Acupuncture-Associated Mycobacterium massiliense and Scedosporium Infections Superimposed by Tetanus
Background. Tetanus has rarely been reported in Thailand since 1982 due to 100% tetanus vaccination coverage during the neonatal period of life. However, the reemergence of tetanus has been observed in our country during the past decade, mainly due to the increasing number of migrants traveling from neighboring countries in search of work. Acupuncture has become an essential part of alternative and complementary medicine. To our knowledge, acupuncture-associated Mycobacterium abscessus and Scedosporium infections superimposed by tetanus have never been reported. Case Presentation. A 55-year-old Thai female with schizophrenia was hospitalized due to a 4-day course of trismus, dysphagia, and back muscle spasms. Upon admission, a clinical diagnosis of tetanus was made, which included muscle rigidity and reflex muscle spasms, despite a recent history of diphtheria-tetanus (dT) vaccination for tetanus prophylaxis after 2 episodes of falling complicated by two lacerations on the left shoulder and head. Endotracheal intubation for airway protection was given, in addition to tetanus immunoglobulin, metronidazole, and diazepam which were prescribed to the patient. Incision and drainage of the wound on the left shoulder yielded 40 mL of pus, which subsequently grew Clostridium species, Mycobacterium massiliense, and Scedosporium on anaerobic bacterial, mycobacterial, and fungal cultures, respectively. An incision of an acupuncture wound on the abdominal wall yielded 1 mL of pus, which exhibited positive acid-fast bacilli (AFB) on AFB stain. Mycobacterial culture finally grew M. massiliense. The organism was susceptible to amikacin and clarithromycin. Amikacin, clarithromycin, ciprofloxacin, and voriconazole were then added. The patient gradually improved and was discharged after one month of hospitalization. The patient was reported to be doing well, with no neurological sequelae, when last seen one month after discharge. Conclusions. To our knowledge, this is the first case of acupuncture-associated M. massiliense and Scedosporium infections superimposed by tetanus. In Thailand, the occurrence of acupuncture by nonqualified individuals and the reemergence of tetanus remain prevalent. Hence, it is not uncommon to see tetanus in association with acupuncture-related nontuberculous mycobacterial/fungal infection.

__DATA RECORDS__.
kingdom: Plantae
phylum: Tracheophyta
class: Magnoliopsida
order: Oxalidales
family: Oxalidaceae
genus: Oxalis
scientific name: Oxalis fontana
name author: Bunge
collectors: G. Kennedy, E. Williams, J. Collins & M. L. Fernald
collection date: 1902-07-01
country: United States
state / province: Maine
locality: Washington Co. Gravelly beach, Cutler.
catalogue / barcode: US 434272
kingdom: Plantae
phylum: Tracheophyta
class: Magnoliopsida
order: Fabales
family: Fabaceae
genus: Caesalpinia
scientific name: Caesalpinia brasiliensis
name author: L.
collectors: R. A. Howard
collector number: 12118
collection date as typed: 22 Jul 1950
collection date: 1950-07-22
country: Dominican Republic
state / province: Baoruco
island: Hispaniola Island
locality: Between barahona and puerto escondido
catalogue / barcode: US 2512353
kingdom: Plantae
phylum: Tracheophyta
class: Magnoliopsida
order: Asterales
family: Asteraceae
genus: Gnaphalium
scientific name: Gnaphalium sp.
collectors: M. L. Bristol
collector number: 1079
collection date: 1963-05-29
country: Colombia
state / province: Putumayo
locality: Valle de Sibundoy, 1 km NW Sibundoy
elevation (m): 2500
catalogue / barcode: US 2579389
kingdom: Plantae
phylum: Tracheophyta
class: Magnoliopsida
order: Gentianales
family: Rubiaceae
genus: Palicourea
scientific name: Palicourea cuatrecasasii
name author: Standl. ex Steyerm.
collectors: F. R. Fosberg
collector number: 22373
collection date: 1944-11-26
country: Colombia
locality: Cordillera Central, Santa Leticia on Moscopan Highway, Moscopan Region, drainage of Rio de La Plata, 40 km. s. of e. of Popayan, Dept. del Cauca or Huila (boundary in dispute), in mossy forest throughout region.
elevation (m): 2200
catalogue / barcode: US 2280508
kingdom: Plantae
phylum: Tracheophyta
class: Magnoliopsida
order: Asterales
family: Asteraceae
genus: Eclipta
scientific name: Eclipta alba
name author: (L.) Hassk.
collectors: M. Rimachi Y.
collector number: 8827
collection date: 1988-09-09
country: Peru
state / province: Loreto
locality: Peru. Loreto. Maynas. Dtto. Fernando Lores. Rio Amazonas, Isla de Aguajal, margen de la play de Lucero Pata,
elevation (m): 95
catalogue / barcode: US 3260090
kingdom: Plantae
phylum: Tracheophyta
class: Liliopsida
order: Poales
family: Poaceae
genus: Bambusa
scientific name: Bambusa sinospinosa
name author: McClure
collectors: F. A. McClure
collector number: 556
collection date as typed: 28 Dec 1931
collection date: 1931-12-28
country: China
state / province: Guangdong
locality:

__YOUR TASKS__.
• A. Condense the paragraph of the tetanus case report that begins "Background. Tetanus has rarely been reported" into a brief bulleted list that keeps its main facts.
• B. Answer these questions from the tetanus case report:
(i) How old was the patient?
(ii) How much pus did the incision of the acupuncture wound on the abdominal wall yield?
(iii) To which drugs was the organism from that wound susceptible?

__RESPONSE LIST__.
• A.
- Tetanus has been rare in Thailand since 1982 because of 100% neonatal vaccination coverage. Over the past decade it has reemerged, mainly because more migrants come from neighboring countries looking for work.
- The patient was a 55-year-old Thai woman with schizophrenia. She was admitted after 4 days of trismus, dysphagia and back muscle spasms, and tetanus was diagnosed clinically.
- She had recently received a dT vaccination after two falls that left lacerations on her left shoulder and head.
- She was intubated and given tetanus immunoglobulin, metronidazole and diazepam.
- Pus from the left shoulder wound (40 mL) grew Clostridium species, Mycobacterium massiliense and Scedosporium.
- Pus from an acupuncture wound on the abdominal wall (1 mL) was positive on AFB stain and grew M. massiliense, which was susceptible to amikacin and clarithromycin.
- Amikacin, clarithromycin, ciprofloxacin and voriconazole were added to her treatment.
- She improved and was discharged after one month. One month after discharge she was doing well, with no neurological sequelae.
- The authors report this as the first known case of this kind. They note that acupuncture by nonqualified individuals and the reemergence of tetanus remain prevalent in Thailand.

• B.
(i) 55 years old
(ii) 1 mL
(iii) Amikacin and clarithromycin